# Priority checkouts



## JohnBoy (Oct 25, 2009)

I'm obviously not asking Google the right question as the answer is not coming up.

As far as priority treatment at the likes of supermarket checkouts is concerned, what age defines a child?

There is a specific answer to this questionb which is displayed on the wall at our vet. Unfortunately, unlike the conversation around our lunch table, the vet is closed. 

Ideas anyone?


----------



## smudges (May 2, 2013)

Maybe I'm missing something, but why on earth would a child get priority treatment at a supermarket? Actually, why would anyone? 10 items or less excepted, of course.


----------



## JohnBoy (Oct 25, 2009)

smudges said:


> Maybe I'm missing something, but why on earth would a child get priority treatment at a supermarket? Actually, why would anyone? 10 items or less excepted, of course.


First to say that I have now established that the cutoff age for a child is 2 years.

I'm afraid that is something you will have to get used to once you move over Smudges. It is not just supermarket checkouts where this is the system. You will find similar priority queues in many shops and businesses including my vet! In establishments that operate the system, priority is given to the elderly and infirm, pregnant women and anyone with a child up to the age of two. 

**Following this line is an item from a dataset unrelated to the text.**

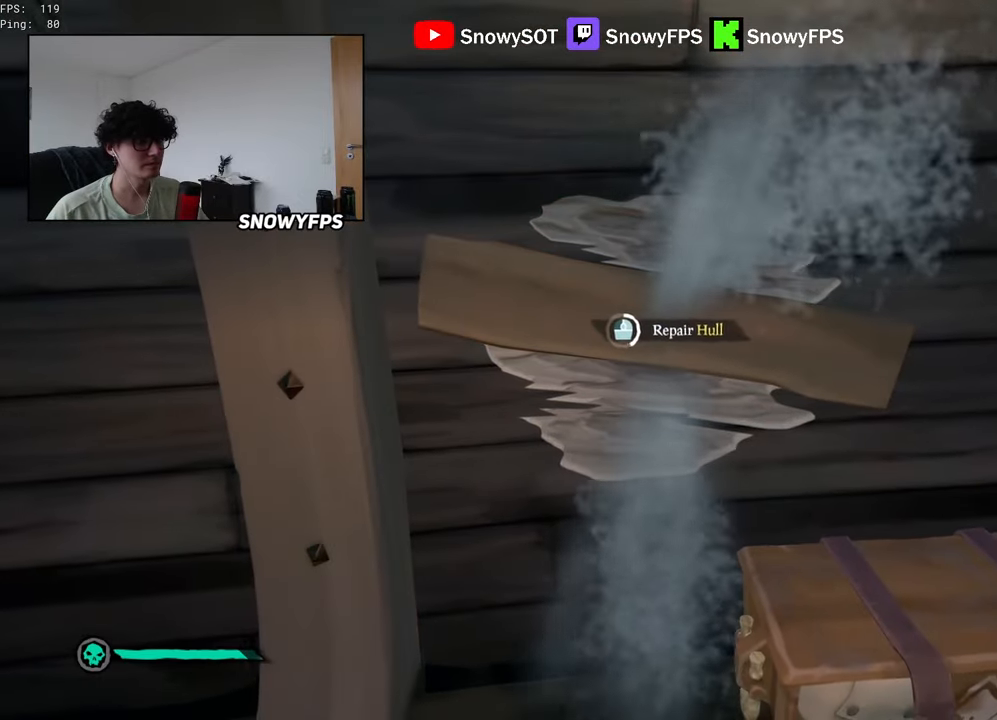
{"keys": [], "mouse": [], "mouse_move": "still", "events": []}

Whether you agree with it or not, I'm afraid that is the system that we have to work with. It is rather galling though when you get the usual bunch of chancers who abuse the system. This discussion started round our lunch table when I mentioned a lengthy queue that I was in that was bypassed by a woman claiming priority. She walked into the shop, saw the length of the queue, picked up her obviously 5 or 6 year child in her arms, walked to the front of the queue and demanded priority treatment... AND got it! It was amazing to see that once she was being served, the child sprung legs and started to run around the shop, as if to rub it in. 

I'm generally OK with the system, but fail to understand why a baby soundly asleep in a buggie should qualify for priority. No doubt there will be plenty of mothers coming back on that one!

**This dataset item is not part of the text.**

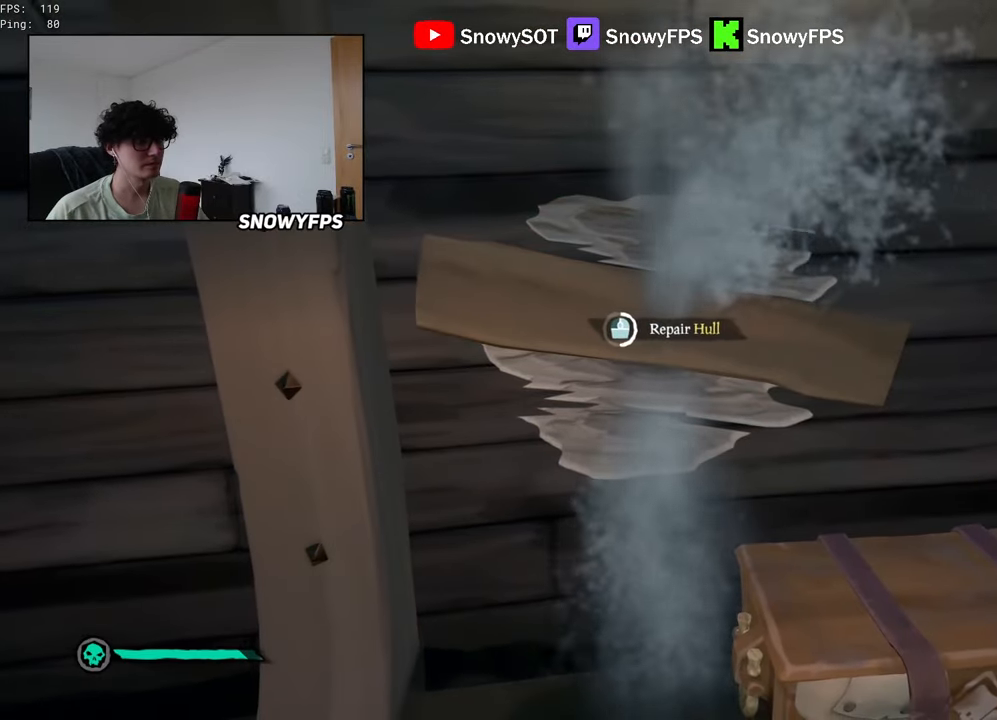
{"keys": [], "mouse": [], "mouse_move": "still", "events": []}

BTW Smudges, there is generally no aisle for 10 items or less. We do have self-service checkouts for those folk with baskets rather than trolleys though.


----------



## travelling-man (Jun 17, 2011)

I'm embarrassed to say that I've now twice been waved to the front of the queue because of my age & they all made the reason perfectly clear by pointing to the sign at the checkout.


----------



## JohnBoy (Oct 25, 2009)

travelling-man said:


> I'm embarrassed to say that I've now twice been waved to the front of the queue because of my age & they all made the reason perfectly clear by pointing to the sign at the checkout.


I know what you mean TM. I was on a train earlier this year when a young German lad put my bag on the rack and on a bus a young lass tried to give me her seat. Until then I never realised I looked that old! :sad:


----------



## dancebert (Jun 4, 2015)

smudges said:


> Maybe I'm missing something, but why on earth would a child get priority treatment at a supermarket? Actually, why would anyone? 10 items or less excepted, of course.


Same reason some groups can have priority treatment at other places. That foundation of that reason is evident in the Constitution, the names and nature of the political parties that have dominated the legislature since the Carnation Revolution, and the selection of Carnations as a symbol (hint - they're red). It's a reflection of a philosophy expressed in a sentence: From each according to his abilities, to each according to his needs.


----------



## smudges (May 2, 2013)

I feel I've come across that philosophy somewhere before.....not been tremendously successful, as I recall.......


----------



## dancebert (Jun 4, 2015)

smudges said:


> I feel I've come across that philosophy somewhere before.....not been tremendously successful, as I recall.......


Tragically unsuccessful when it's the core of their political and economic systems. Effective when it's an ancillary principal, e.g. in social democracies.